Those of you who have been reading regularly may have seen this coming. But I didn’t. Those of you in Hamilton may be glad to hear it. But I’m not.
February 28th will be my last day in my beloved office at CSI.
I know, I can hear all the people saying “WHAT DID YOU EXPECT?? Throwin’ so many balls up in the air, you, who don’t even know how to juggle,” and ” Just get an office here, or work out of your cafe!”
But people, it’s not about an office (beautiful though it was!), CSI is an INCUBATOR, and I’m not fully INCUBATED yet! I’m like a chicken without feathers, fallen out of the coop too soon! Wrinkly and rubbery and I can’t even feed myself and nobody else is EVER going to understand me! I’m afraid I’m going to slip into a pit of despair and never get out.
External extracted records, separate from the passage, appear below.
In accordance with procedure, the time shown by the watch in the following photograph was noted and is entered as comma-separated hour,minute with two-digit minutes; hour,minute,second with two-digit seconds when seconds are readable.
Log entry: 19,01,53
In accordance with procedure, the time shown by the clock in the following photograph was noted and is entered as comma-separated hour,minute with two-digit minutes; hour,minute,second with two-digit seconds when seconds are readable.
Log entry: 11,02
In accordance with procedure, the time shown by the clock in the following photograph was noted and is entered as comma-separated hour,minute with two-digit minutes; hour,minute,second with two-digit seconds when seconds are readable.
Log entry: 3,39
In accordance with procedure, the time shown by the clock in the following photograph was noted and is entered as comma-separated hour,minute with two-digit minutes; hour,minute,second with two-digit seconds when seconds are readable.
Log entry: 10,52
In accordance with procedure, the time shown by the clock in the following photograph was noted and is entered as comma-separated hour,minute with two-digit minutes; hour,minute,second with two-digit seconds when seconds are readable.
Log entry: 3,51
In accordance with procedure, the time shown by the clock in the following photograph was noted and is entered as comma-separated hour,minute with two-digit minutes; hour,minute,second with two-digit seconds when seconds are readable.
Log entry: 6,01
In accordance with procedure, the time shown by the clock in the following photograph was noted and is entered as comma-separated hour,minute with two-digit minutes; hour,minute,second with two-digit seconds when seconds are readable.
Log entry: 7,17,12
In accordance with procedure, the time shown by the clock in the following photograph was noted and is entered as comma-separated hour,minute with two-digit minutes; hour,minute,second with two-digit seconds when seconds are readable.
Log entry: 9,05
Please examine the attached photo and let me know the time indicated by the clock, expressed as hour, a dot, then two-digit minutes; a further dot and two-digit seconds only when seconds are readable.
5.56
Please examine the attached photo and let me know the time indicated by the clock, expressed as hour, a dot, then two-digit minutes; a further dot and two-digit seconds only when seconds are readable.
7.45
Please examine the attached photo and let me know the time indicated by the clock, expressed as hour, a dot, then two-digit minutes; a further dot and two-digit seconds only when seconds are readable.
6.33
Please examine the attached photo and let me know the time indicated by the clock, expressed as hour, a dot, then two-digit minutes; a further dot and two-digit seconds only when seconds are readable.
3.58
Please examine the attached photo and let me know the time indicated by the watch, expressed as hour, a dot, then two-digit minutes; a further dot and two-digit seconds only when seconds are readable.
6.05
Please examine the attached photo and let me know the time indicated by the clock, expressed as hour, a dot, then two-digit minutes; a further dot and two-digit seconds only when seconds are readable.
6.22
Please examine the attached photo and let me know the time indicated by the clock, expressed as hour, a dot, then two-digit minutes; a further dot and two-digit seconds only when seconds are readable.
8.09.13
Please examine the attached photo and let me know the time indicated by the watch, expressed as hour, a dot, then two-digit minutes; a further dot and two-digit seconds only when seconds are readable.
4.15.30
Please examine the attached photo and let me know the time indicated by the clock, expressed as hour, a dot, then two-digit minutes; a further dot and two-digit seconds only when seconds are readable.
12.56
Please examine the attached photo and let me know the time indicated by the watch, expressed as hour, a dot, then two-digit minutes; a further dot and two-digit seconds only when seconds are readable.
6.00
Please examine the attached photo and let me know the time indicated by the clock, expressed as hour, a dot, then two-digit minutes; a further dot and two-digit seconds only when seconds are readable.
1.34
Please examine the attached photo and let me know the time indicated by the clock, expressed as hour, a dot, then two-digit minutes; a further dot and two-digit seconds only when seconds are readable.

Here is the Love Note I sent the the membership for Valentines Day:
Love Note for CSI: I found my voice at CSI, in the course of becoming myself. Now I am learning to speak my truth. What I know for sure is that the Journey is best shared. How glad am I to share it with you, the people at the Centre of it all.
The CSI folks were great, trying to find a solution with me but none of the solutions are near-future enough. And so my heart is broken. This is not how it’s supposed to be. You’re supposed to get too big for the space and be forced to move somewhere else, with shrubbery and marble fountains. I have this sense that maybe, in the big picture, it’s all good. But right now I just want to put my head under a pillow and never come out. And I don’t want to go to the party on the 26th cause everybody hates me. And nobody even knows me anymore. Whaaah!
And where’d my sense of community go? Was I buying it?